In order to ascertain the nationalities of the nine Kenyans, the government dispatched a verification team to Ethiopia comprising immigration and security officers to interview this group for a second time.
This was because on their arrest at Kiunga, and out of fear or reprisal they claimed they were from Somalia and that was why they were deported.
It is now confirmed that the nine persons are the Kenyans found in Ethiopian custody.

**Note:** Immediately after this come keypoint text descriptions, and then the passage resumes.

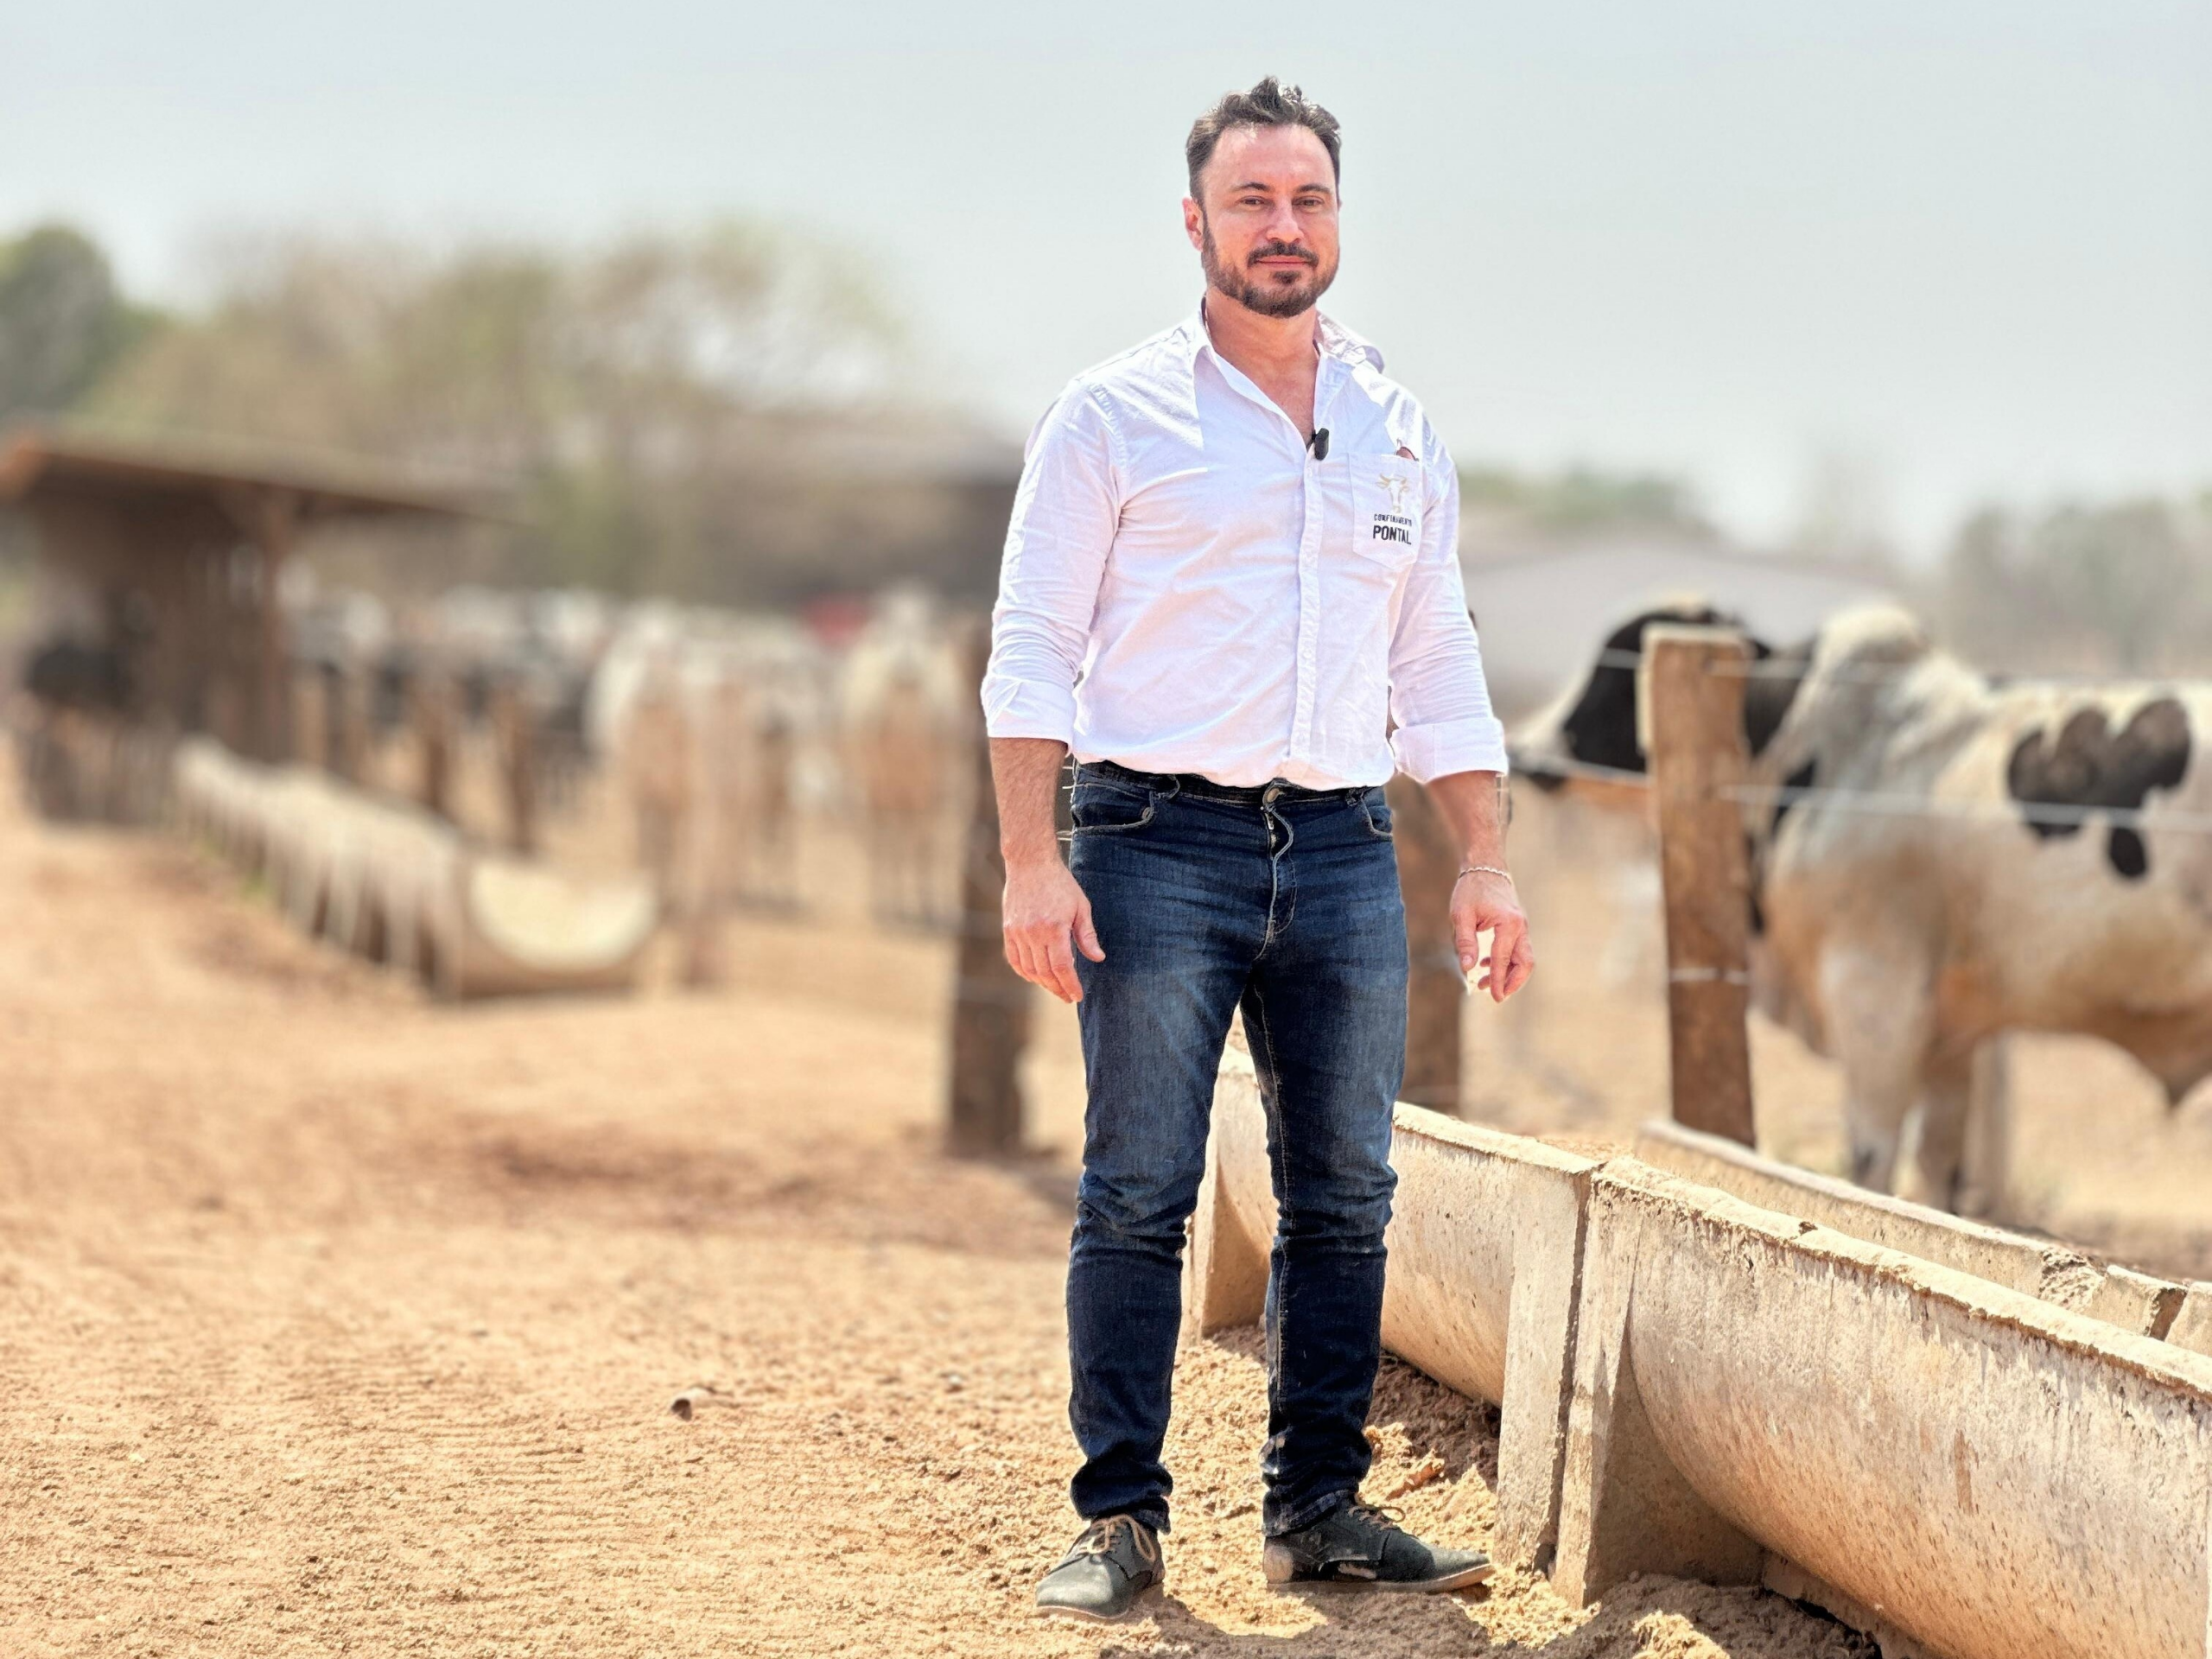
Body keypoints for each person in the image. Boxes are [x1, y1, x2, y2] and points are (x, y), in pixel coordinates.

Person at [982, 77, 1535, 1624]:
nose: (1282, 229)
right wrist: (1035, 861)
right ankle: (1120, 1520)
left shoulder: (1394, 426)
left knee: (1349, 1188)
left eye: (1308, 202)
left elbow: (1436, 660)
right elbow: (1030, 649)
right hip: (1154, 840)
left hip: (1351, 848)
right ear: (1195, 223)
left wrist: (1481, 856)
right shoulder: (1110, 417)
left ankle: (1319, 1507)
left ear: (1337, 221)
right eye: (1251, 203)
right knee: (1139, 1187)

Having verified their status, the government made arrangements with the Ethiopia authorities for their return to Kenya.
They are:
1. Swaleh Ali Tunzi
2. Bashir Hussein Mohammed Sader Aka Chirag
3. Kassim Musa Mwarusi
4. Ali Musa Mwarusi
5. Abdalla Khalifan Tondwe
6. Hassan Shaban Mwasume
7. Said Hamisi Mohamed Aka Star
8. Salim Awadh Salim
9. Abdulrashid Mohamed
Sixteen other Kenyans were inadvertently caught in a war between Somali Islamic fundamentalists and Ethiopian forces between December 2006 and January last year.
After police interrogation, they were all assisted to return to their homes in North Eastern, Nairobi and Coast provinces.
The government also released the names of 70 foreign nationals, who were screened and deported.